Al-Rishawi, who is from the Iraqi city of Ramadi, has close family ties to the Iraqi branch of al-Qaida, a precursor of the Islamic State group. Three of her brothers were al-Qaida operatives killed in fighting in Iraq.
Jordan has faced tough choices in the hostage drama.
The release of al-Rishawi, involved in the worst terror attack in Jordan, would run counter to the government’s tough stance on Islamic extremism.
However, King Abdullah II is also under domestic pressure to bring the pilot home.
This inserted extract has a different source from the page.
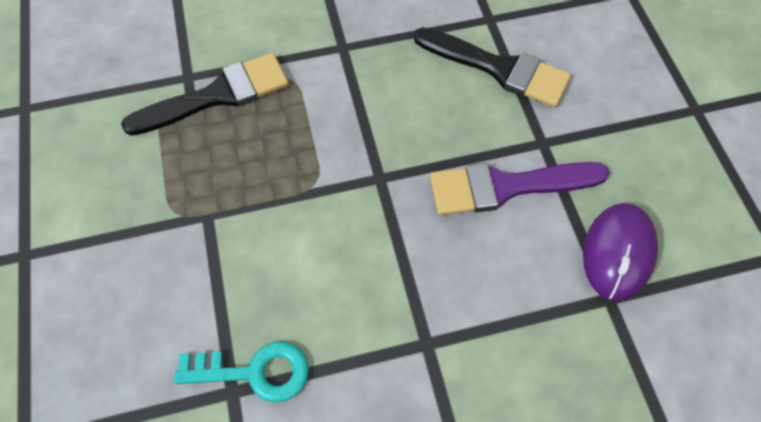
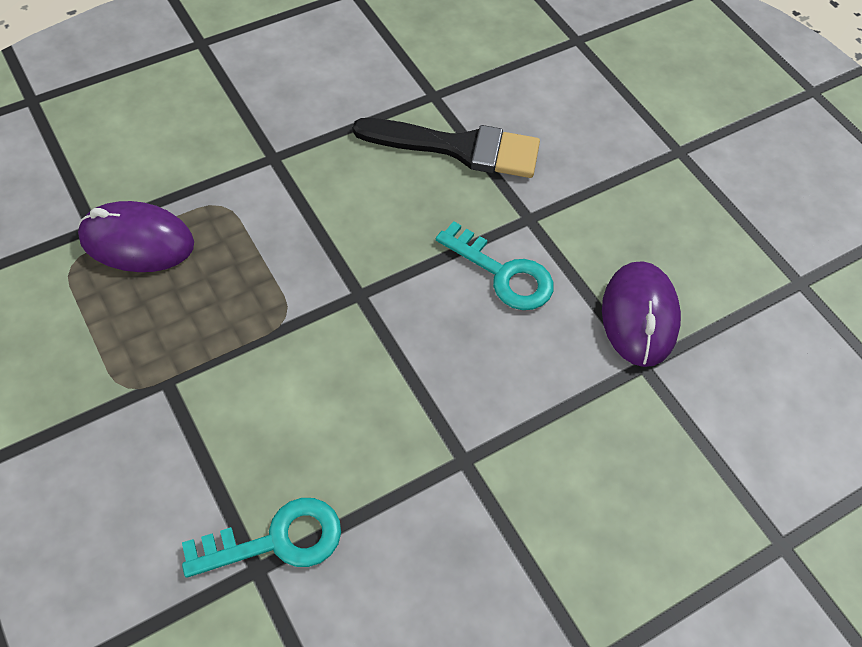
camera: 20 degrees left, 5 degrees down
black brush [121,53,289,136] -> purple mouse [78,201,194,272]
purple brush [430,162,609,215] -> turquoise key [436,221,554,310]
Jordan’s participation in U.S.-led airstrikes against the Islamic State militants in neighboring Iraq and Syria is unpopular in the kingdom, and the pilot is seen by some as the victim of a war they feel the country shouldn’t be involved in.
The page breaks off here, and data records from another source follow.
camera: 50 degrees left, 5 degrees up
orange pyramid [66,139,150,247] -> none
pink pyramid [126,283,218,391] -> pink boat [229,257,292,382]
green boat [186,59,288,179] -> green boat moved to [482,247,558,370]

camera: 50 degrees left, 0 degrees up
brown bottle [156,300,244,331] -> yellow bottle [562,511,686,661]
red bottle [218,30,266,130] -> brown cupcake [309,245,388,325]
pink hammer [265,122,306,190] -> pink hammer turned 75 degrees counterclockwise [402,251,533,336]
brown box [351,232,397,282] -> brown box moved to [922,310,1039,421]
The pilot’s relatives have also expressed such views and have accused the government of bungling efforts to win his freedom.
After the deadline passed, al-Kaseasbeh’s father, Safi, urged his son’s captors to have mercy on a fellow Muslim and spare his life, saying “amnesty is an Islamic value.”
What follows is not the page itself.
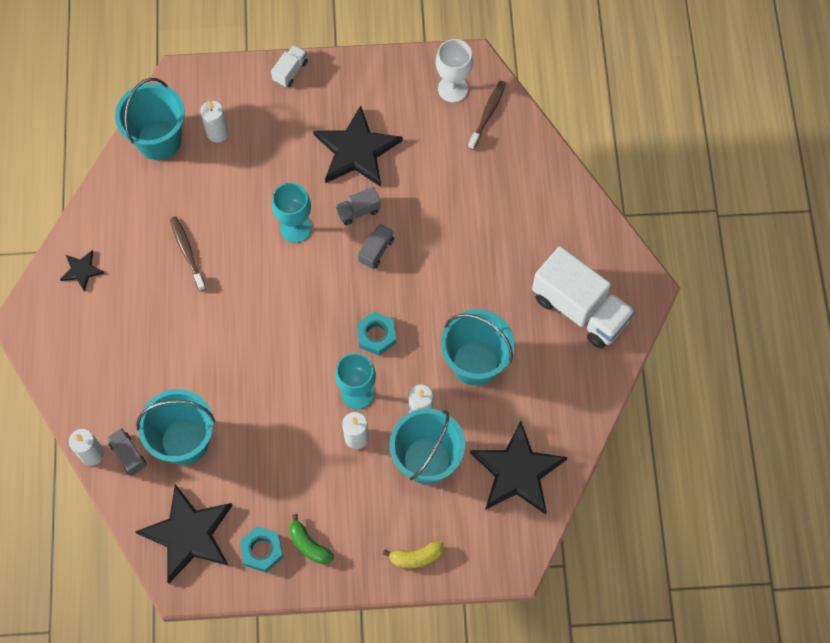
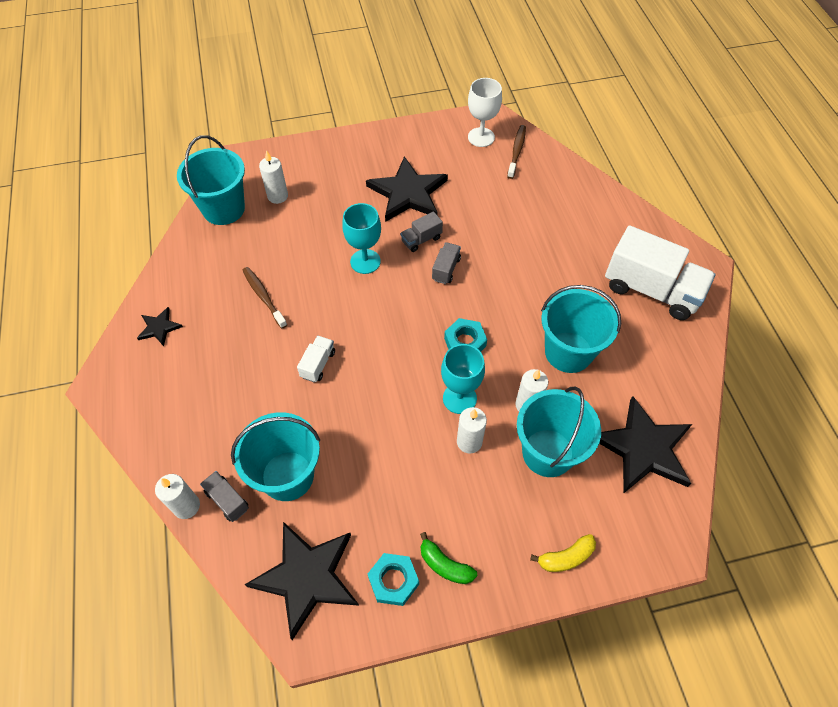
camera: 10 degrees left, 10 degrees down
white truck [271,45,308,87] -> white truck moved to [297,335,335,382]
The pilot’s family is from the tribal area of Karak in southern Jordan, and the elder al-Kaseasbeh spoke at a “diwan,” or meeting place, for Karak tribesmen in the Jordanian capital of Amman.
Dozens of protesters chanted slogans as a former army chief arrived at the diwan. “They abandoned Muath, the son of the army!” they shouted. “Why are we fighting outside our borders?”
Al-Kaseasbeh was seized after his Jordanian F-16 crashed in December near the Islamic State group’s de facto capital of Raqqa in Syria. He is the first foreign military pilot to be captured since the U.S. and its allies began striking the Islamic State more than four months ago.
In Tokyo, Goto’s wife, Rinko Jogo, made her first public appeal for her husband’s life, saying she had not spoken out previously because she was trying to shield their daughters, a newborn and a 2-year-old, from media attention.
She revealed that she exchanged several emails with her husband’s captors, and that in the past 20 hours she received one that appeared to be their final demand.
“I fear that this is the last chance for my husband, and we now have only a few hours left,” she said in a statement released Thursday through the Rory Peck Trust, a London-based organization for freelance journalists.
She urged the Japanese and Jordanian governments to finalize a swap that would free both hostages. “I beg the Jordanian and Japanese governments to understand that the fates of both men are in their hands,” she said.
The hostage drama began last week with the release of a video by the Islamic State group showing Goto and another Japanese hostage, Haruna Yukawa. They were kneeling in orange jumpsuits beside a masked man who threatened to kill them in 72 hours unless Japan paid a $200 million ransom. That demand has since apparently shifted to one for the release of al-Rishawi.
The militants have reportedly killed Yukawa, 42, although that has not been confirmed.
Any swap with the militants would set a precedent for dealing with the hostage-takers. The group has not publicly demanded prisoner releases before. Other captives may have been freed in exchange for ransom, although the governments involved have refused to confirm any payments were made.